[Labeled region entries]
☆ ☆ ☆ ☆ ☆
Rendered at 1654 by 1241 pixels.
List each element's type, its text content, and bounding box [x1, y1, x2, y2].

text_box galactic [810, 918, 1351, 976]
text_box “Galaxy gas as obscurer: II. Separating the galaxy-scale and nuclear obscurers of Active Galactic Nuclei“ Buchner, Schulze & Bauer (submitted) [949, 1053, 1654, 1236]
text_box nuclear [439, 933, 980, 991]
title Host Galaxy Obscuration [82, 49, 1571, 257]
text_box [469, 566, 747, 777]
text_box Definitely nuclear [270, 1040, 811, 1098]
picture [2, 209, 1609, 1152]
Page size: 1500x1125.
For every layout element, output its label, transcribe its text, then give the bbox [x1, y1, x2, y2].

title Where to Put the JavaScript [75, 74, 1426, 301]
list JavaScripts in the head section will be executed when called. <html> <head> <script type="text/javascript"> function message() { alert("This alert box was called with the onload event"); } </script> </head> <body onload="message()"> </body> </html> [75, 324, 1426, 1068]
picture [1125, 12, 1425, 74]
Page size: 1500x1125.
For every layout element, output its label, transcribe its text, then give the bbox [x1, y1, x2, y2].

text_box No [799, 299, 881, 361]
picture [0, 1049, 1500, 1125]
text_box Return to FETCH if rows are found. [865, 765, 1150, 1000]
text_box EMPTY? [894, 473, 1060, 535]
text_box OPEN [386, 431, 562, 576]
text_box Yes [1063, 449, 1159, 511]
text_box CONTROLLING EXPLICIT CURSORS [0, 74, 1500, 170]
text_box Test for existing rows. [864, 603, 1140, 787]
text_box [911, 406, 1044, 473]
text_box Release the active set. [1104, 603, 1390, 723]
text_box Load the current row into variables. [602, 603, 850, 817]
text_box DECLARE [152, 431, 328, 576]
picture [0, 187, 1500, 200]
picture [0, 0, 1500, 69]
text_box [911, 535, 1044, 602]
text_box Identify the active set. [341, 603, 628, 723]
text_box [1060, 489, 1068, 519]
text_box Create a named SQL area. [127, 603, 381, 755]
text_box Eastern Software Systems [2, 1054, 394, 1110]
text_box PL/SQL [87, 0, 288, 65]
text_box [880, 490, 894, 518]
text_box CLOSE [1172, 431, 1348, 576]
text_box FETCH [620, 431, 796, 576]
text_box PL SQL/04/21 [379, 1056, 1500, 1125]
☆ ☆ ☆ ☆ ☆
> [Exercise goal]
Convert the listing, from its start up to and including the line with "text_box nuclear [439, 933, 980, 991]", into a two-column CSV with the columns input and output. Give one row for each input and its output, put each field in quotes, and replace line breaks with spaces.

> [Written solution]
input,output
"Rendered at 1654 by 1241 pixels. List each element's type, its text content, and bounding box [x1, y1, x2, y2].","text_box galactic [810, 918, 1351, 976] text_box “Galaxy gas as obscurer: II. Separating the galaxy-scale and nuclear obscurers of Active Galactic Nuclei“ Buchner, Schulze & Bauer (submitted) [949, 1053, 1654, 1236] text_box nuclear [439, 933, 980, 991]"